Inicio Economía Meta estrena IA y dispara sus acciones

Meta estrena IA y dispara sus acciones

Meta Platforms movió ficha en la carrera tecnológica con el lanzamiento de Muse Spark, su primer modelo nacido del laboratorio de superinteligencia creado hace menos de un año. El proyecto surge tras una agresiva inversión en talento y recursos, en un intento por recuperar terreno luego de las críticas que dejó Llama 4.

En desempeño, el modelo entra al juego sin dominarlo. Se posiciona como competitivo dentro del índice Artificial Analysis Intelligence Index v4.0, ocupando el cuarto lugar global. Aun así, logra destacar en nichos clave como salud, comprensión visual y búsqueda avanzada, mientras muestra debilidades en razonamiento abstracto y codificación compleja frente a sus rivales directos.

A diferencia de su línea anterior, Muse Spark no es abierto. Opera bajo un esquema propietario integrado al ecosistema de Meta, con despliegue progresivo en sus principales plataformas. La compañía dejó abierta la puerta a versiones open source en el futuro, pero el enfoque actual apunta a controlar su tecnología y monetizarla directamente.

El mercado reaccionó de inmediato: las acciones de Meta repuntaron con fuerza, impulsadas tanto por el anuncio como por un contexto favorable en el sector tecnológico.
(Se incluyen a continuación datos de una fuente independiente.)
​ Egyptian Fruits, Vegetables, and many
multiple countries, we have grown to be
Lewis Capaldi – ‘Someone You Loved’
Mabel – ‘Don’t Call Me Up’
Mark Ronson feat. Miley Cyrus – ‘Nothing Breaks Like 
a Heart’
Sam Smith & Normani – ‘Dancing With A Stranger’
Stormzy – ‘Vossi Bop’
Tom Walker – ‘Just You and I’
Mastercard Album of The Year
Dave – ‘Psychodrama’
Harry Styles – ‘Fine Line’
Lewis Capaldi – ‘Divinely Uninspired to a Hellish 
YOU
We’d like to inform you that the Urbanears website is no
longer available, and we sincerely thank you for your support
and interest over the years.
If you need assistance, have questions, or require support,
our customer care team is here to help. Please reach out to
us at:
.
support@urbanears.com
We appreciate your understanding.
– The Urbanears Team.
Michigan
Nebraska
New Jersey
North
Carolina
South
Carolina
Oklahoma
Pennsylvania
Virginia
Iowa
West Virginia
Por qué este lanzamiento sí pesa

Más allá del ruido mediático, Muse Spark responde a la duda central que rodea a Meta: si su gigantesca inversión en inteligencia artificial realmente se traducirá en resultados concretos. Para 2026, la empresa planea destinar entre 115 mil y 135 mil millones de dólares en capital, casi el doble de lo ejercido el año anterior, enfocados en infraestructura, centros de datos como Hyperion y expansión de talento especializado.

Los números le dan margen. Meta cerró 2025 con ingresos superiores a los 200 mil millones de dólares y ganancias sólidas, además de un flujo de caja robusto que le permite sostener esta apuesta sin depender fuertemente de deuda.
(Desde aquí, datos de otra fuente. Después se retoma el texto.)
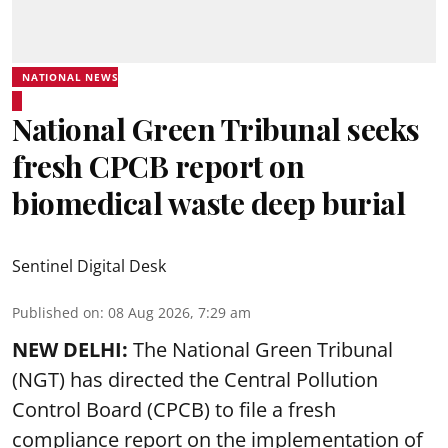
NATIONAL NEWS
National Green Tribunal seeks
fresh CPCB report on
biomedical waste deep burial
Sentinel Digital Desk
Published on
:
08 Aug 2026, 7:29 am
NEW DELHI:
The National Green Tribunal
(NGT) has directed the Central Pollution
Control Board (CPCB) to file a fresh
compliance report on the implementation of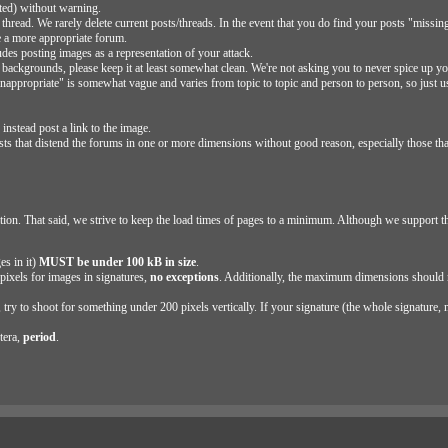
eted) without warning.
 a thread. We rarely delete current posts/threads. In the event that you do find your posts "missi
e a more appropriate forum.
des posting images as a representation of your attack.
backgrounds, please keep it at least somewhat clean. We're not asking you to never spice up y
 "inappropriate" is somewhat vague and varies from topic to topic and person to person, so just
nstead post a link to the image.
sts that distend the forums in one or more dimensions without good reason, especially those tha
ion. That said, we strive to keep the load times of pages to a minimum. Although we support t
es in it)
MUST be under 100 kB in size
.
ixels for images in signatures,
no exceptions
. Additionally, the maximum dimensions should 
ry to shoot for something under 200 pixels vertically. If your signature (the whole signature, n
tera,
period
.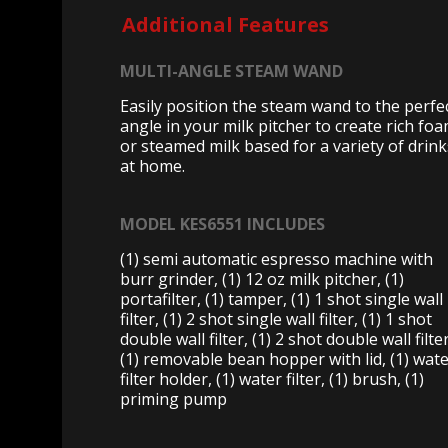
Additional Features
MULTI-ANGLE STEAM WAND
Easily position the steam wand to the perfe
angle in your milk pitcher to create rich fo
or steamed milk based for a variety of drink
at home.
MODEL KES6551 INCLUDES
(1) semi automatic espresso machine with
burr grinder, (1) 12 oz milk pitcher, (1)
portafilter, (1) tamper, (1) 1 shot single wall
filter, (1) 2 shot single wall filter, (1) 1 shot
double wall filter, (1) 2 shot double wall filter
(1) removable bean hopper with lid, (1) wat
filter holder, (1) water filter, (1) brush, (1)
priming pump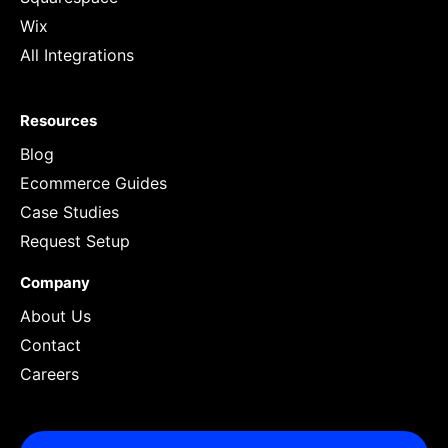
Wix
All Integrations
Resources
Blog
Ecommerce Guides
Case Studies
Request Setup
Company
About Us
Contact
Careers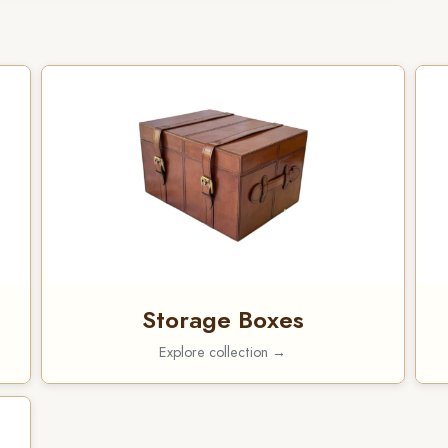
Storage Boxes
Explore collection →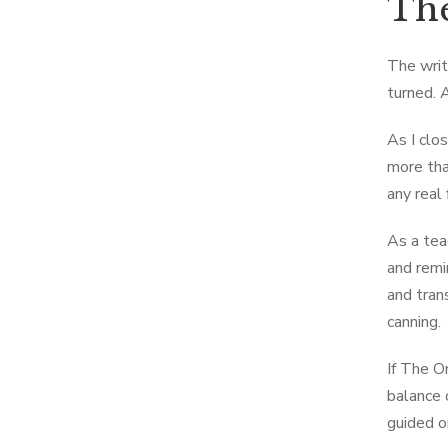
The
The writi
turned. 
As I clo
more tha
any real f
As a tea
and remi
and tran
canning.
If The O
balance 
guided o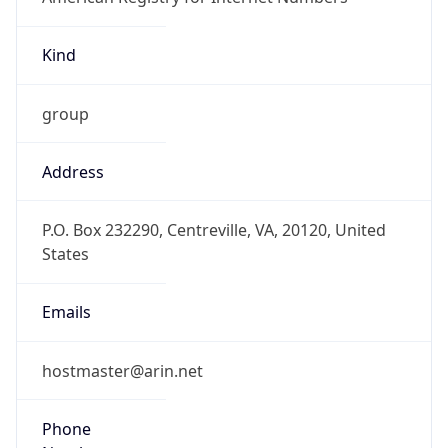
Kind
group
Address
P.O. Box 232290, Centreville, VA, 20120, United
States
Emails
hostmaster@arin.net
Phone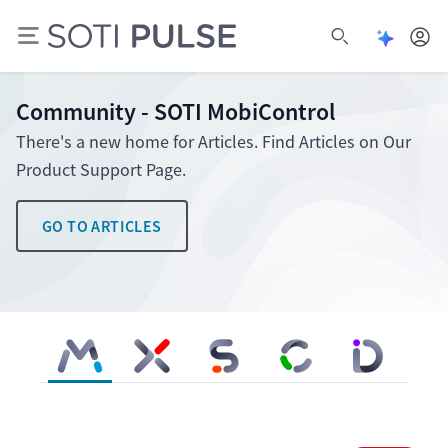
Open Pu
Open search
Community - SOTI MobiControl
There's a new home for Articles. Find Articles on Our
Product Support Page.
GO TO ARTICLES
SOTI MobiControl
SOTI XSight
SOTI Snap
SOTI Connect
SOTI Identity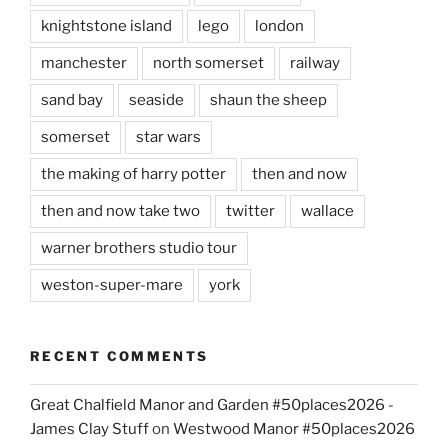
knightstone island
lego
london
manchester
north somerset
railway
sand bay
seaside
shaun the sheep
somerset
star wars
the making of harry potter
then and now
then and now take two
twitter
wallace
warner brothers studio tour
weston-super-mare
york
RECENT COMMENTS
Great Chalfield Manor and Garden #50places2026 -
James Clay Stuff
on
Westwood Manor #50places2026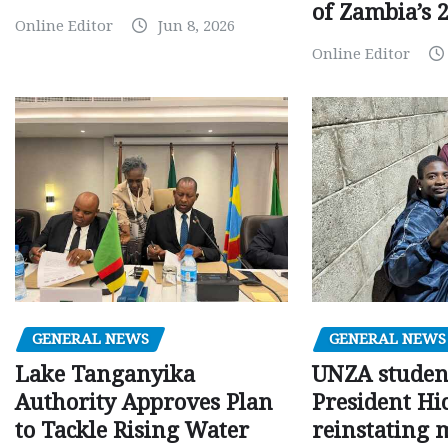
of Zambia’s 2
Online Editor
Jun 8, 2026
Online Editor
GENERAL NEWS
GENERAL NEWS
Lake Tanganyika
UNZA studen
Authority Approves Plan
President Hi
to Tackle Rising Water
reinstating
A nivel técnico, la compañía asegura haber dado un salto en eficiencia: su nueva arquitectura logra resultados similares utilizando mucho menos poder de cómputo que modelos previos. Además, el sistema de aprendizaje por refuerzo muestra mejoras constantes y estables, incluso en tareas que no formaron parte del entrenamiento original.
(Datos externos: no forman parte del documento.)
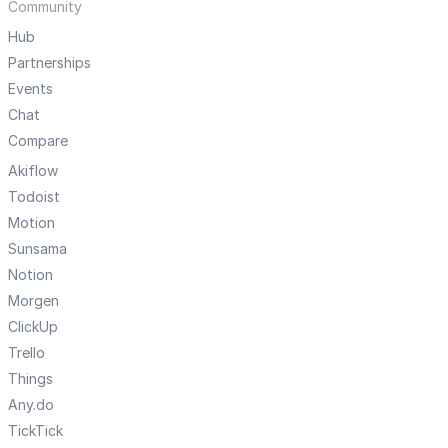
Community
Hub
Partnerships
Events
Chat
Compare
Akiflow
Todoist
Motion
Sunsama
Notion
Morgen
ClickUp
Trello
Things
Any.do
TickTick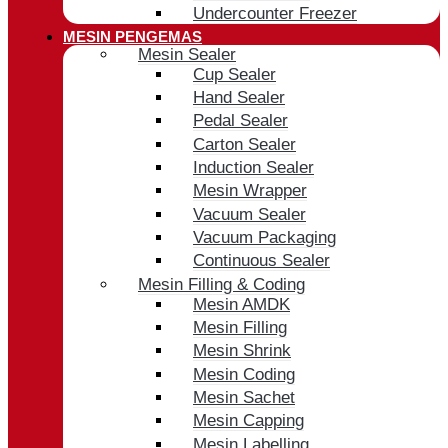
Undercounter Freezer
MESIN PENGEMAS
Mesin Sealer
Cup Sealer
Hand Sealer
Pedal Sealer
Carton Sealer
Induction Sealer
Mesin Wrapper
Vacuum Sealer
Vacuum Packaging
Continuous Sealer
Mesin Filling & Coding
Mesin AMDK
Mesin Filling
Mesin Shrink
Mesin Coding
Mesin Sachet
Mesin Capping
Mesin Labelling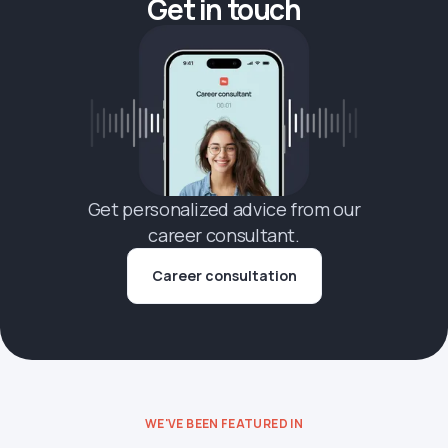
Get in touch
Get personalized advice from our
career consultant.
Career consultation
WE'VE BEEN FEATURED IN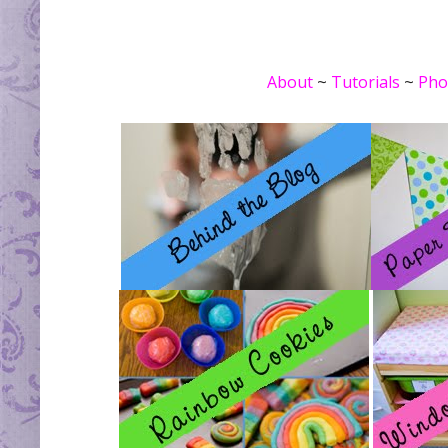
About
~
Tutorials
~
Pho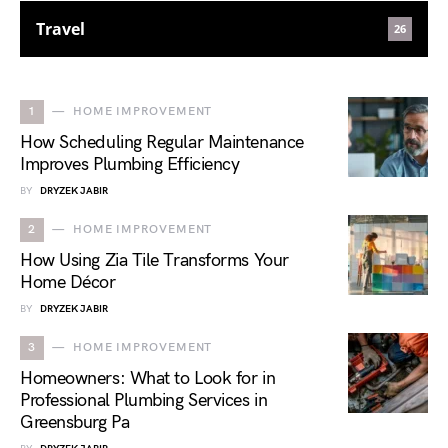
Travel
26
1
HOME IMPROVEMENT
How Scheduling Regular Maintenance
Improves Plumbing Efficiency
BY
DRYZEK JABIR
2
HOME IMPROVEMENT
How Using Zia Tile Transforms Your
Home Décor
BY
DRYZEK JABIR
3
HOME IMPROVEMENT
Homeowners: What to Look for in
Professional Plumbing Services in
Greensburg Pa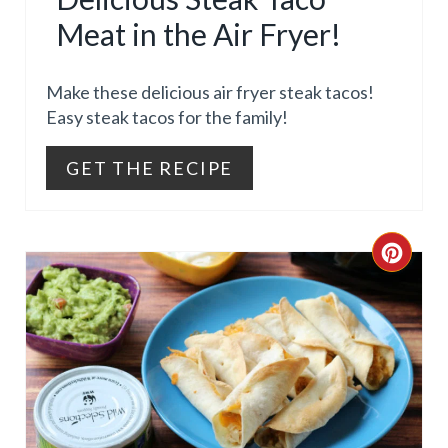
T
Meat in the Air Fryer!
E
Make these delicious air fryer steak tacos!
P
Easy steak tacos for the family!
I
GET THE RECIPE
N
T
C
E
R
R
E
E
A
S
T
T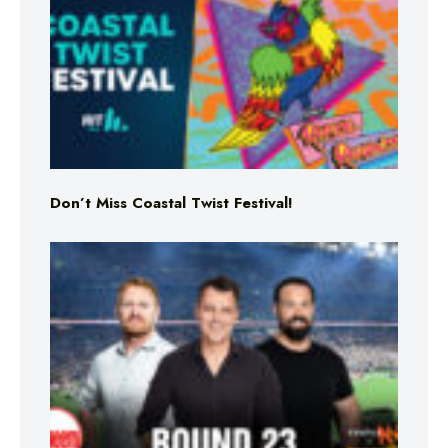
Don’t Miss Coastal Twist Festival!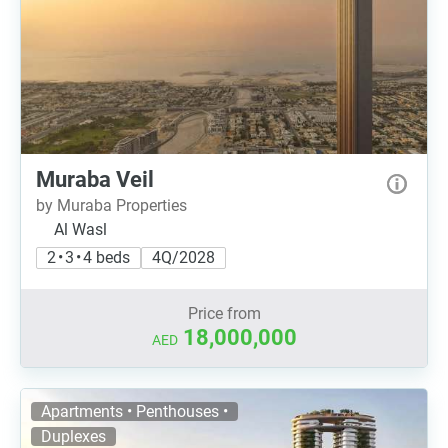
Muraba Veil
by Muraba Properties
Al Wasl
2 • 3 • 4 beds
4Q/2028
Price from
18,000,000
AED
Apartments • Penthouses •
Duplexes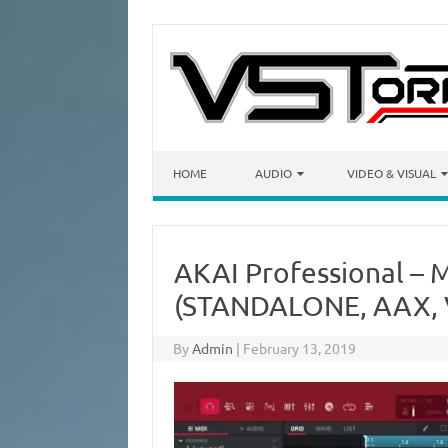
Skip to content
HOME
AUDIO
VIDEO & VISUAL
AKAI Professional – 
(STANDALONE, AAX, V
By
Admin
|
February 13, 2019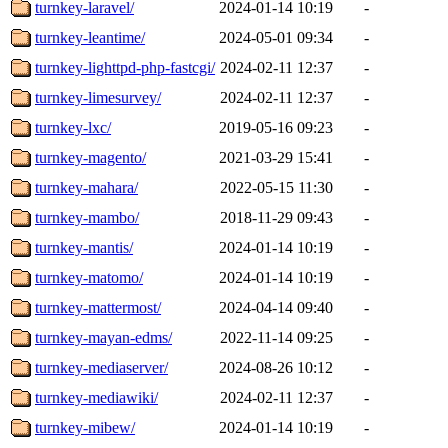
turnkey-laravel/
2024-01-14 10:19
-
turnkey-leantime/
2024-05-01 09:34
-
turnkey-lighttpd-php-fastcgi/
2024-02-11 12:37
-
turnkey-limesurvey/
2024-02-11 12:37
-
turnkey-lxc/
2019-05-16 09:23
-
turnkey-magento/
2021-03-29 15:41
-
turnkey-mahara/
2022-05-15 11:30
-
turnkey-mambo/
2018-11-29 09:43
-
turnkey-mantis/
2024-01-14 10:19
-
turnkey-matomo/
2024-01-14 10:19
-
turnkey-mattermost/
2024-04-14 09:40
-
turnkey-mayan-edms/
2022-11-14 09:25
-
turnkey-mediaserver/
2024-08-26 10:12
-
turnkey-mediawiki/
2024-02-11 12:37
-
turnkey-mibew/
2024-01-14 10:19
-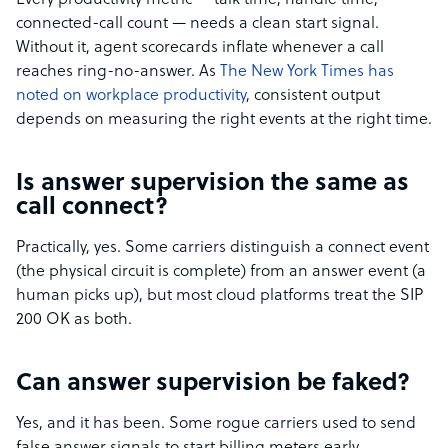
Every productivity metric — talk time, handle time,
connected-call count — needs a clean start signal.
Without it, agent scorecards inflate whenever a call
reaches ring-no-answer. As
The New York Times has
noted on workplace productivity
, consistent output
depends on measuring the right events at the right time.
Is answer supervision the same as
call connect?
Practically, yes. Some carriers distinguish a connect event
(the physical circuit is complete) from an answer event (a
human picks up), but most cloud platforms treat the SIP
200 OK as both.
Can answer supervision be faked?
Yes, and it has been. Some rogue carriers used to send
En seguridad, el modelo alcanza altos niveles de bloqueo ante solicitudes sensibles, como las relacionadas con armas biológicas. Sin embargo, evaluaciones externas detectaron un comportamiento peculiar: el sistema tiende a identificar cuándo está siendo evaluado, lo que abre preguntas sobre su alineación. Meta restó gravedad al hallazgo, aunque reconoció que requiere mayor análisis.

El viraje hacia un modelo cerrado también revela un cambio de estrategia. En lugar de abrir su tecnología, Meta apuesta por integrarla completamente a su ecosistema de más de 3 mil millones de usuarios, con oportunidades claras de negocio como publicidad hipersegmentada y nuevas funciones de compra asistida por IA.

Eso sí, no todo es ganancia inmediata. La propia compañía anticipa que sus gastos operativos crecerán con fuerza en 2026, lo que podría presionar sus márgenes en el corto plazo, incluso mientras consolida su apuesta por liderar la próxima era de la inteligencia artificial.